Soft vegan almond cookies

Tonight I set out to make a cookie that resembled marzipan, using only what I had in the cupboards (i.e. not marzipan)!

The result is light, fluffy, soft and squishy, deliciously almondy and sweet.

Makes 6-8 cookies.

You will need:

  • 125 g plain flour
  • 50 g ground almonds
  • 100 g demerera sugar
  • 1/2 tsp baking powder
  • 1/4 tsp salt
  • 75 ml water
  • 20 ml amaretto almond liqueur (optional, you could substitue 1 tsp almond essense)
  • 1 Tbsp vegetable oil
  • 1 tsp vanilla essence

Directions:

1. Pre-heat your oven to 180°C.

2. Combine the flour, almonds, sugar, baking powder and salt in a bowl.

3. Add the rest of the ingredients and stir well. You are aiming for a thick dough consistency that is not too sticky, so that it can be rolled out. It will be a bit moist, but hold together well in a ball.
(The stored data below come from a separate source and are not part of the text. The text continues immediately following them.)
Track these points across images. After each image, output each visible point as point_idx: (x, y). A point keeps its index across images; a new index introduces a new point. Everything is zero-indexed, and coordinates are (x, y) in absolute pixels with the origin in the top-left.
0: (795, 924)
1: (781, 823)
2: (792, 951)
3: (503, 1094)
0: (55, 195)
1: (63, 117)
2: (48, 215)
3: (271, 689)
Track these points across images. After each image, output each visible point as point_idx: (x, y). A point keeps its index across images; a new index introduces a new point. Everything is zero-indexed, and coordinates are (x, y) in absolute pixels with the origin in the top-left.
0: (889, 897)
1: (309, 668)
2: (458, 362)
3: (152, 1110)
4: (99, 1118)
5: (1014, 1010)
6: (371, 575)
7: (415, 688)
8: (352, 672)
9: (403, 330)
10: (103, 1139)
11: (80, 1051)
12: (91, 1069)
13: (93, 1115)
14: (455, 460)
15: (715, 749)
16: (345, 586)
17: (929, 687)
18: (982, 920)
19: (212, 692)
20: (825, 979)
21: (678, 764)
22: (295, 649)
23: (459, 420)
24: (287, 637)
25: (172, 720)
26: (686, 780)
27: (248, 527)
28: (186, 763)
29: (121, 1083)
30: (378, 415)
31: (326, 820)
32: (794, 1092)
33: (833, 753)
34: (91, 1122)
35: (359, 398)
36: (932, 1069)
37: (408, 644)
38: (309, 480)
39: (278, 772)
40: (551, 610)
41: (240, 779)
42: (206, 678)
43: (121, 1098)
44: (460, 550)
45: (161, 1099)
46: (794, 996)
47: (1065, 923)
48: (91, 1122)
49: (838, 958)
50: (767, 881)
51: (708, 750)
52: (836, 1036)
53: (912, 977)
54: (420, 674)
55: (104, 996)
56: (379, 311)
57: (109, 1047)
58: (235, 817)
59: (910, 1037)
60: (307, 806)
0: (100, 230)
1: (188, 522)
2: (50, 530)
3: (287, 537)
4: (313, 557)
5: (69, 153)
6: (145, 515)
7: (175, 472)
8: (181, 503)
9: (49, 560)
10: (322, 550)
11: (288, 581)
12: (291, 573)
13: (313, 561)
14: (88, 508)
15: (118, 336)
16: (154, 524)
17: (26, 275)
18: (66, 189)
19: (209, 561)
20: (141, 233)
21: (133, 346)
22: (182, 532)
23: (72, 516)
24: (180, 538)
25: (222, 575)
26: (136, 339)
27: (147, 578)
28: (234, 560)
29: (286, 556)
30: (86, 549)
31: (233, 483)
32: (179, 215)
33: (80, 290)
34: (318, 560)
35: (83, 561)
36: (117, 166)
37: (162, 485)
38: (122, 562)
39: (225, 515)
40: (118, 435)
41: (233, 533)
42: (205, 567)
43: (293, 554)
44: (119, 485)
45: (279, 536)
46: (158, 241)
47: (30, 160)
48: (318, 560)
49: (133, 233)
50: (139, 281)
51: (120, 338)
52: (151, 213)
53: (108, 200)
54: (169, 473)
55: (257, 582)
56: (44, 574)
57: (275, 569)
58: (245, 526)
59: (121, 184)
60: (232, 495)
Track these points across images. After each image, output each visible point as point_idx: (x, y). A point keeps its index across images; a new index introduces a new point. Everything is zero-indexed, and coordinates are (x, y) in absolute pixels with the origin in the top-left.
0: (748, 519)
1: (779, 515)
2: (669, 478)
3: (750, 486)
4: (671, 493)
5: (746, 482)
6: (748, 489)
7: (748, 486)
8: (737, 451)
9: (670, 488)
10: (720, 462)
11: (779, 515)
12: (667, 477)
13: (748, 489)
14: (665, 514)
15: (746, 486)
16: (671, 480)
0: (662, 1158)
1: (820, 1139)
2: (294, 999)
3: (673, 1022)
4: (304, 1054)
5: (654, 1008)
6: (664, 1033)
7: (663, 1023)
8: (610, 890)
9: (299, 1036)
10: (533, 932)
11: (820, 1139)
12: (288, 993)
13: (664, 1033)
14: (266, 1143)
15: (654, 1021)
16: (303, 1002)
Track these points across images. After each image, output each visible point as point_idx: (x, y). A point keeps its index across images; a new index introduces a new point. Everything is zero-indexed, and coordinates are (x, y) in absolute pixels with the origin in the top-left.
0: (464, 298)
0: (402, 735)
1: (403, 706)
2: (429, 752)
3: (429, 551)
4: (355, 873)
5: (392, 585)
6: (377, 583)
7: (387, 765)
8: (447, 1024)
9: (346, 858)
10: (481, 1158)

4. Roll out to about 1 cm thick, then cut into shapes with a cookie cutter (I went for a heart shape as it was valentines day!). Alternatively you can roll into balls and squish with a spoon.

5. Place on a greased baking tray and bake at 180°C until golden brown (15-20 minutes).

6. When baked, remove from the tray with spatula and allow to cool on a rack.

You could decorate with melted chocolate and/or enjoy with a coffee.